Anthropic 公式が、ベストプラクティスとして触れている点も交えて紹介します。
Best practices for
.claude/rules/:
- Keep rules focused: Each file should cover one topic (e.g.,
testing.md,api-design.md)- Use descriptive filenames: The filename should indicate what the rules cover
- Use conditional rules sparingly: Only add
pathsfrontmatter when rules truly apply to specific file types- Organize with subdirectories: Group related rules (e.g.,
frontend/,backend/)
1. 1ファイル1トピック
testing.md、api-design.mdなど、1つのファイルには1つのトピックだけを書きましょう。

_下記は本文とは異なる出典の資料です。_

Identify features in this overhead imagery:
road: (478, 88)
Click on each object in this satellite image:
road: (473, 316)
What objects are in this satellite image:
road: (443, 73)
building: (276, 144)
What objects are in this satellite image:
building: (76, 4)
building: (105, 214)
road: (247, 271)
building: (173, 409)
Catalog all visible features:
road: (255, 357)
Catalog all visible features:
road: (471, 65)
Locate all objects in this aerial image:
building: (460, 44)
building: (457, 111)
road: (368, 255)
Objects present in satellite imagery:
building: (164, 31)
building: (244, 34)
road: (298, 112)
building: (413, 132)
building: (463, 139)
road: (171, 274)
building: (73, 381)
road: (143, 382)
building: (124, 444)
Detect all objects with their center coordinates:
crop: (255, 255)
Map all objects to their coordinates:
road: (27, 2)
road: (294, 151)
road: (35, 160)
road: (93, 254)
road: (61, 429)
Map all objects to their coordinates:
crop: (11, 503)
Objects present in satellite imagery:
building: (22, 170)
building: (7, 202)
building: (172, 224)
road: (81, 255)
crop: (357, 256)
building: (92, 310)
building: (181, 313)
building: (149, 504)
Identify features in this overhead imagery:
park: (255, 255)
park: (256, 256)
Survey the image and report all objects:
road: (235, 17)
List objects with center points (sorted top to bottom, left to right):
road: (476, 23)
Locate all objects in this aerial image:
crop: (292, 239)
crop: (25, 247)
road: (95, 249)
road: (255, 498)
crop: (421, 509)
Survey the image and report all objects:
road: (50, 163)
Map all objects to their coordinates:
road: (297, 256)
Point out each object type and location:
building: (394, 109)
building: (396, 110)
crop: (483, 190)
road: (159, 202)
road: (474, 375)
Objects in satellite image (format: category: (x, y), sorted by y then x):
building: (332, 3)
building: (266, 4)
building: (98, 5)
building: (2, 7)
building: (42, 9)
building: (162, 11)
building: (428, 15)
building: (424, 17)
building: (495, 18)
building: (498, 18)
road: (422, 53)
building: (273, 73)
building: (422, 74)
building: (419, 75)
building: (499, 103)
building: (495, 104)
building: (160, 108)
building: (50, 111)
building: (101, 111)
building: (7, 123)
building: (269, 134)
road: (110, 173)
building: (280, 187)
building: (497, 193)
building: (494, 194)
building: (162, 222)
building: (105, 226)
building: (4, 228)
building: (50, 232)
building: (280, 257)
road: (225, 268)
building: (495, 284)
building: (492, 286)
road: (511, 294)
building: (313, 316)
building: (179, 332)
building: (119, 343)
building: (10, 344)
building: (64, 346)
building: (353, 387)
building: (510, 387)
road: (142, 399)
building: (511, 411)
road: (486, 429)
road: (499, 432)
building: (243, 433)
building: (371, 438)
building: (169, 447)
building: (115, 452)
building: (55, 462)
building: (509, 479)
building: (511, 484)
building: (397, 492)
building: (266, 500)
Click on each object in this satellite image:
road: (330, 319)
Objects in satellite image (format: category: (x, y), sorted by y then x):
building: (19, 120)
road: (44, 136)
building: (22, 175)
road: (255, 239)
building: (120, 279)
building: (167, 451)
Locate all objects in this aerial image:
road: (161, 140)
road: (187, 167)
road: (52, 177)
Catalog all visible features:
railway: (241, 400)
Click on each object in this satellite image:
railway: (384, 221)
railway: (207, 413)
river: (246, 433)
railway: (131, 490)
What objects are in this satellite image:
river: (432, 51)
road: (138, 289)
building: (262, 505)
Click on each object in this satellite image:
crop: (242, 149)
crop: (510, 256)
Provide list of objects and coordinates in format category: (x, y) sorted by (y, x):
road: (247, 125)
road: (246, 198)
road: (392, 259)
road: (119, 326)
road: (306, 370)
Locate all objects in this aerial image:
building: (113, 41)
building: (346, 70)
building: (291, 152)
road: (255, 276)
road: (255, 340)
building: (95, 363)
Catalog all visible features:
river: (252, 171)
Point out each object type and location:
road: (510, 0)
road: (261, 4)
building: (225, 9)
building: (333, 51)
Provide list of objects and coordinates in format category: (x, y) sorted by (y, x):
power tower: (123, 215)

複数のトピックを混ぜると、動的ロードのメリットが薄れます。
また、ファイル名は、そのファイルに書かれているルールの内容を示すようにしましょう。
2. paths指定は控えめに
全てのルールにpathsを指定する必要はありません。なぜなら、プロジェクト全体に適用したい基本ルールは、paths指定なしで起動時にロードさせた方がシンプルだからです。本当に特定ファイル専用のルールだけにpathsを使いましょう。
3. 動的ロードしたルールは/memoryに表示されない
検証で確認したとおり、動的ロードされたルールは/memoryコマンドの一覧には表示されません。ただし、コンテキストには含まれています。「見えないけど効いている」状態なので、混乱しないように注意しましょう。
4. サブディレクトリで整理する
ルールファイルが増えてきたら、frontend/、backend/、testing/などのサブディレクトリで整理しましょう。再帰的に検出されるので、自由にフォルダ構成を決められます。
まとめ
この記事では、Claude Codeの.claude/rules/機能について解説しました。ポイントを振り返ると以下の3つです。
- CLAUDE.mdの肥大化問題は
.claude/rules/で解決できる - paths指定による動的ロードでコンテキストを節約
- 複数ルールの同時適用、重複ロード防止も確認
プロジェクトの規模が大きくなって「CLAUDE.mdが長すぎる...」と感じたら、ぜひ.claude/rules/への分割を検討してみてください。必要な時に必要なルールだけがロードされる、スマートなルール管理ができるようになります。